I am grateful for help, thanks!

crazyyou
  • 581
  • 1
  • 4
  • 15
  • 1
    I just had this exact same problem, and came here looking to clean up the data. The reason your data is sometimes an array, and sometimes an object is because the php array must be 0 based to be treated as an array. see https://stackoverflow.com/a/66644255/3790921 – Chad Mar 15 '21 at 19:43

2 Answers2

1

You can convert the objects to an array using this:

select id, (select jsonb_agg(e.val order by e.key::int) 
            from jsonb_each(sia.address -> 'addressLines') as e(key,val))
from seller_info_address sia
where jsonb_typeof(address -> 'addressLines') = 'object'

The where condition makes sure we only do this for addresslines that are not an array.
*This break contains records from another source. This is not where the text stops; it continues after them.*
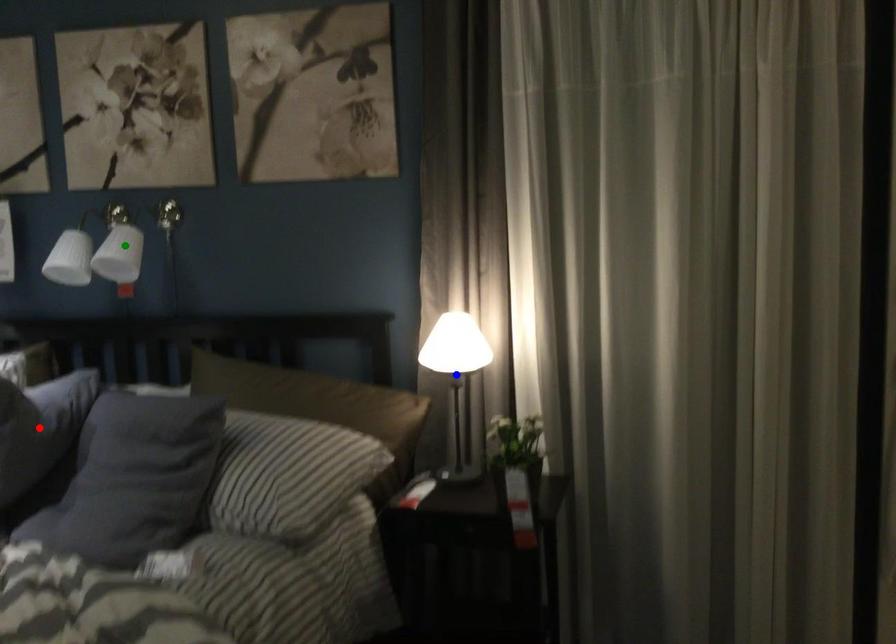
Order these from farthest to nearest:
1. green point
2. blue point
3. red point

green point
blue point
red point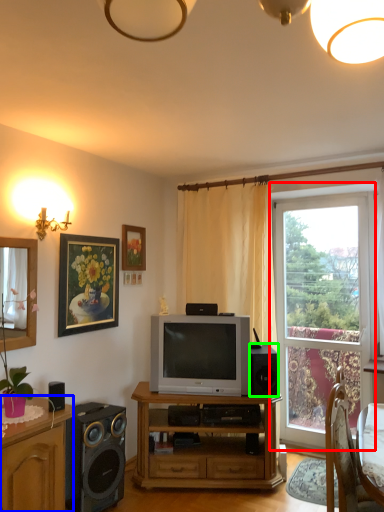
Question: Estimate the real-world distances between objects in this image. Which object is farther from window (highlighted by a red box), cabinetry (highlighted by a blue box) or speaker (highlighted by a green box)?

Choices:
 (A) cabinetry
 (B) speaker

Answer: (A)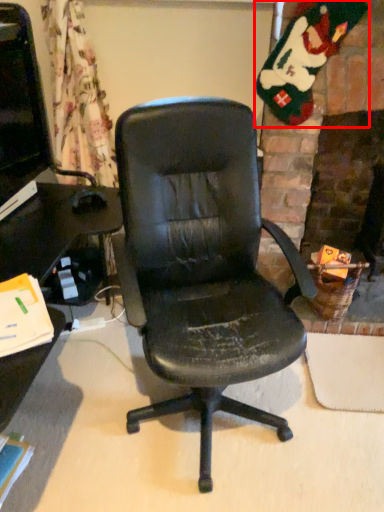
Question: From the image's perspective, where is santa claus (annotated by the red box) located in relation to computer monitor in the image?

Choices:
 (A) below
 (B) above

Answer: (B)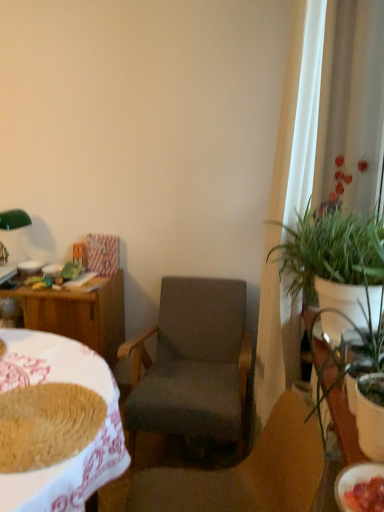
Question: From the image's perspective, is white glossy bowl at left, which is the second bowl from front to back, located above or below white sheer curtain at right?

Choices:
 (A) below
 (B) above

Answer: (A)

Question: In the image, is white glossy bowl at left, which appears as the 1th bowl when viewed from the back, positioned in front of or behind white sheer curtain at right?

Choices:
 (A) front
 (B) behind

Answer: (B)

Question: Which of these objects is positioned farthest from the white glossy table at right, placed as the 2th table when sorted from left to right?

Choices:
 (A) white glossy bowl at left, which is counted as the first bowl, starting from the top
 (B) baked brown bread at lower left
 (C) wooden table at left, acting as the 1th table starting from the left
 (D) white sheer curtain at right
 (E) dark gray fabric chair at center, which ranks as the 2th chair in front-to-back order

Answer: (A)

Question: Considering the real-world distances, which object is farthest from the white sheer curtain at right?

Choices:
 (A) wooden desk at left
 (B) white glossy bowl at left, which ranks as the 2th bowl in bottom-to-top order
 (C) wooden table at left, acting as the 1th table starting from the left
 (D) dark gray fabric chair at center, placed as the 1th chair when sorted from back to front
 (E) matte white bowl at lower right, which is the first bowl from right to left

Answer: (B)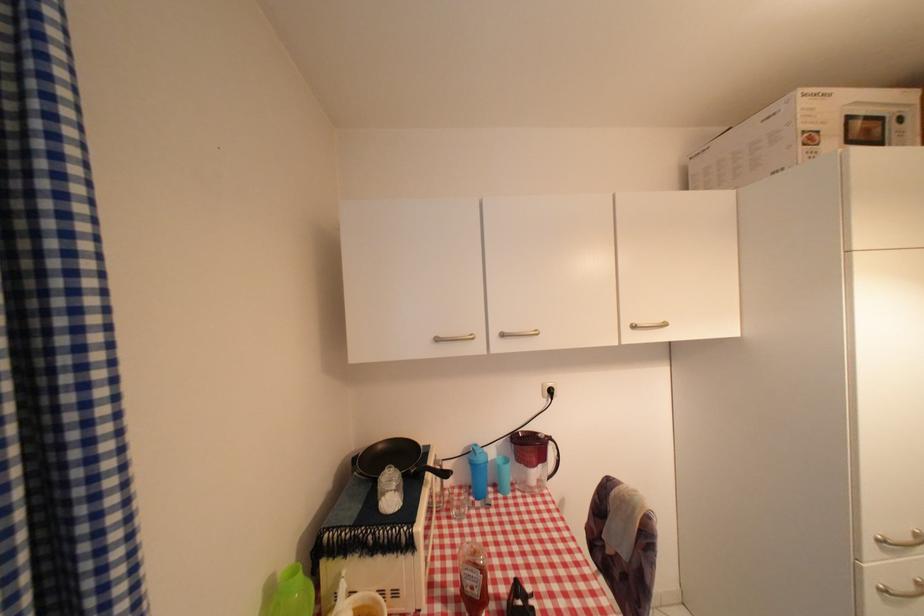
The aggregation used can also be used inside an UPDATE statement:

update seller_info_address
  set address = jsonb_set(address, '{addressLines}', 
                          (select jsonb_agg(e.val order by e.key::int) 
                           from jsonb_each(address -> 'addressLines') as e(key,val))
                          )
where jsonb_typeof(address -> 'addressLines') = 'object';
  • Fascinating, almost simultaneously the same solution. I guess we're soul mates. Thank you for your trouble! – crazyyou Aug 20 '20 at 11:37
0

Ok, I have now found a solution myself. Definitely not the most eloquent solution. I'm sure there's a nicer and more efficient one, but it works...

DROP FUNCTION update_address_object_to_array(id INTEGER);
CREATE OR REPLACE FUNCTION
    update_address_object_to_array(id INTEGER)
    RETURNS VOID AS
$UPDATE_ADDRESS_OBJECT_TO_ARRAY$
BEGIN
    UPDATE seller_info_address
    SET address = jsonb_set(address, '{addressLines}', (
        SELECT CASE
                   WHEN jsonb_agg(addressLines) IS NOT NULL THEN jsonb_agg(addressLines)
                   ELSE '[]'
               END
        FROM seller_info_address sia,
             jsonb_each(address #> '{addressLines}') as t(key, addressLines)
        WHERE jsonb_typeof(sia.address -> 'addressLines') = 'object'
          AND seller_info_id = update_address_object_to_array.id
    ), true)
    WHERE seller_info_id = update_address_object_to_array.id
      AND jsonb_typeof(address -> 'addressLines') = 'object';
END
$UPDATE_ADDRESS_OBJECT_TO_ARRAY$
    LANGUAGE 'plpgsql';
SELECT update_address_object_to_array(sia.seller_info_id)
  FROM seller_info_address sia
 WHERE jsonb_typeof(address -> 'addressLines') = 'object';

The inner SELECT fetches all lines in the addressLines object using jsonb_each and then aggregates them into an array using jsonb_agg. The conditional expressions is to prevented null cases.

The result is then stored in the UPDATE via jsonb_set to the required position in the json. The WHERES should be self-explanatory.

crazyyou
  • 581
  • 1
  • 4
  • 15